The Saigon Opera House (aka the Municipal Theatre) is one of Saigon’s oldest buildings and one of the city’s best examples of classical French architecture. Constructed at the turn of the 20th century, it has performed many functions throughout its history, from theatre to refuge shelter to legislative offices.

Western theatre in Saigon began in 1863 when colonialists brought a troupe in to perform for the French legion at the villa of the French admiral at the present day corner of Dong Khoi and Nguyen Du Streets. Around 1897, construction began on the Opėra de Saigon and it was completed in 1900.

Though built earlier, it was soon eclipsed in size by the Hanoi Opera House which opened ten years later. However, the buildings were built in different architectural styles – the Saigon Opera House incorporated French Third Republic design elements of the Petit Palais while its northern counterpart was modeled after the Palais Garnier.

In its first iteration, the Saigon Opera House could hold 1,800 theatre goers and featured detailed inscriptions, décor and furnishings, all imported from France.

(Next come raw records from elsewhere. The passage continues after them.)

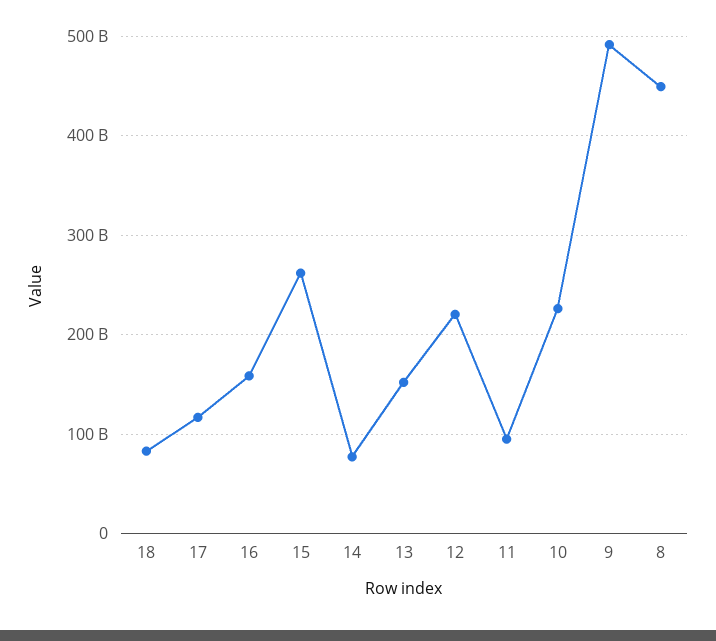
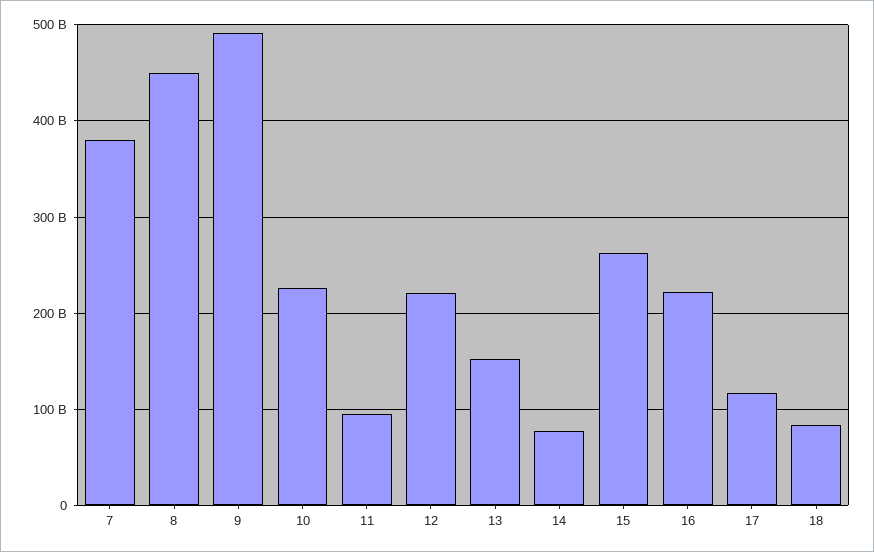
16: 160000000000 -> 220000000000
7: none -> 380000000000

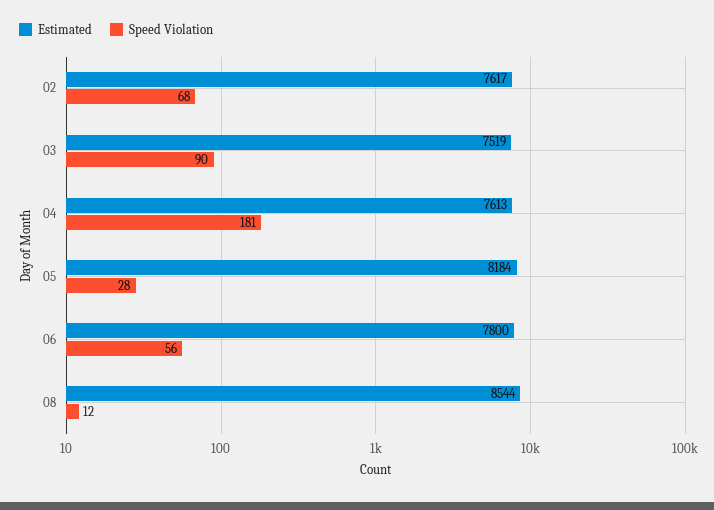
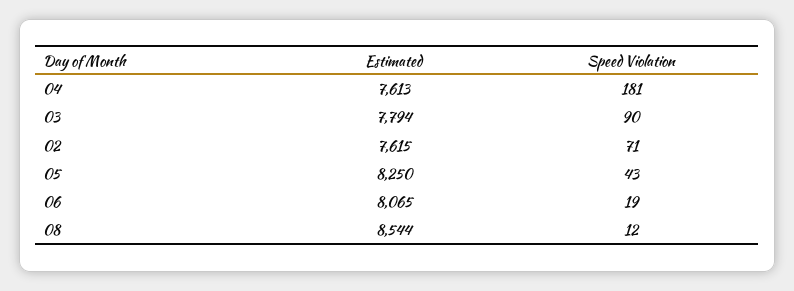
Estimated, 02: 7617 -> 7615
Speed Violation, 02: 68 -> 71
Estimated, 03: 7519 -> 7794
Estimated, 05: 8184 -> 8250
Speed Violation, 05: 28 -> 43
Estimated, 06: 7800 -> 8065
Speed Violation, 06: 56 -> 19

During the period between WWI and WWII, night halls and dance clubs became the preferred entertainment in the Saigon and the Opera House was used sparingly. To make is seem more youthful, in 1943 French colonial authorities removed its statues, decorations and engravings.

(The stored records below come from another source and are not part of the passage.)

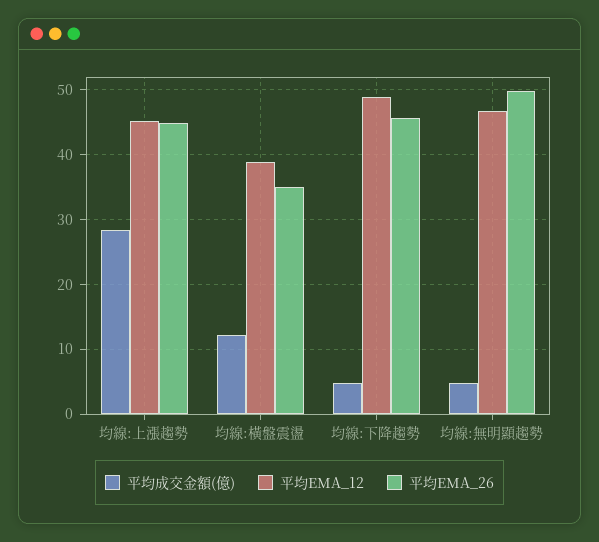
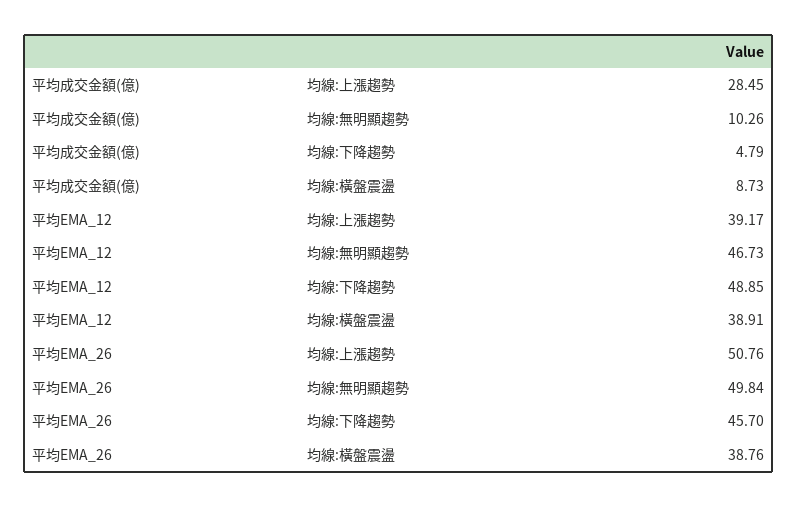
平均EMA_12, 均線:上漲趨勢: 45 -> 39.17
平均EMA_26, 均線:上漲趨勢: 45 -> 50.76
平均成交金額(億), 均線:橫盤震盪: 12 -> 8.73
平均EMA_26, 均線:橫盤震盪: 35 -> 38.76
平均成交金額(億), 均線:無明顯趨勢: 5 -> 10.26

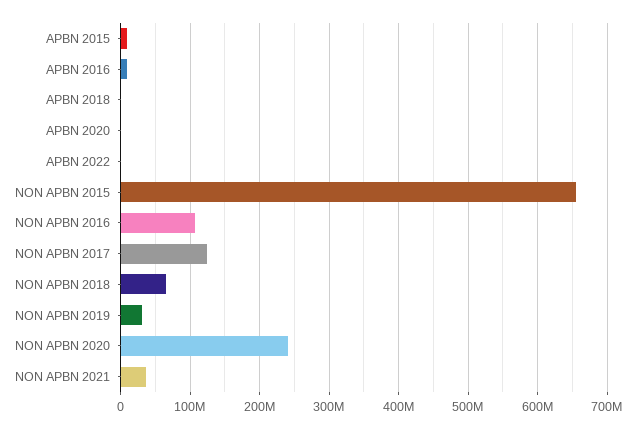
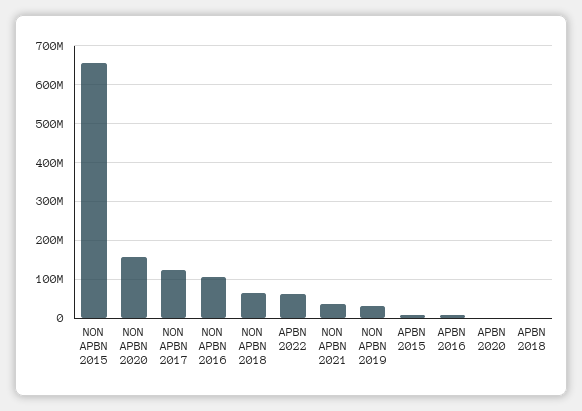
APBN 2022: 0 -> 60000000
NON APBN 2020: 240000000 -> 160000000

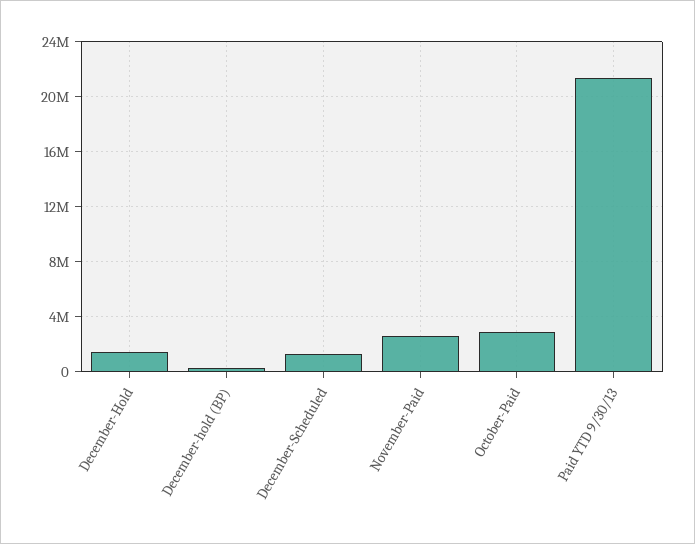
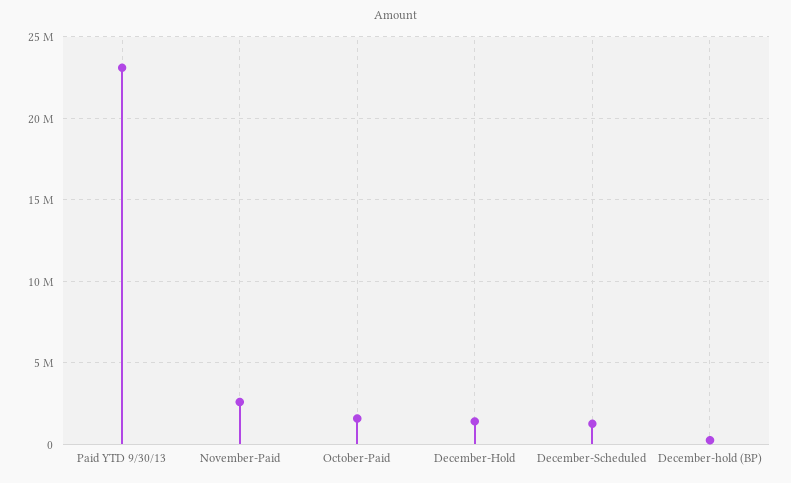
October-Paid: 3000000 -> 1500000
Paid YTD 9/30/13: 21500000 -> 23000000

But this was all for naught as Allied bombing of Japanese-occupied Saigon damaged the building in 1944.

By the time the French returned to South Vietnam in 1945, their focus had shifted from cultural colonization to military occupation and the theatre was used as a temporary shelter for French civilians fleeing the Viet Minh controlled north.

In 1954, the French left South Vietnam and the building was restored as the seat of the Lower House of the State of Vietnam, then the Republic of Vietnam.

After unification in 1975, it was recommissioned as a theatre and was extensively restored between 1995 – 1998.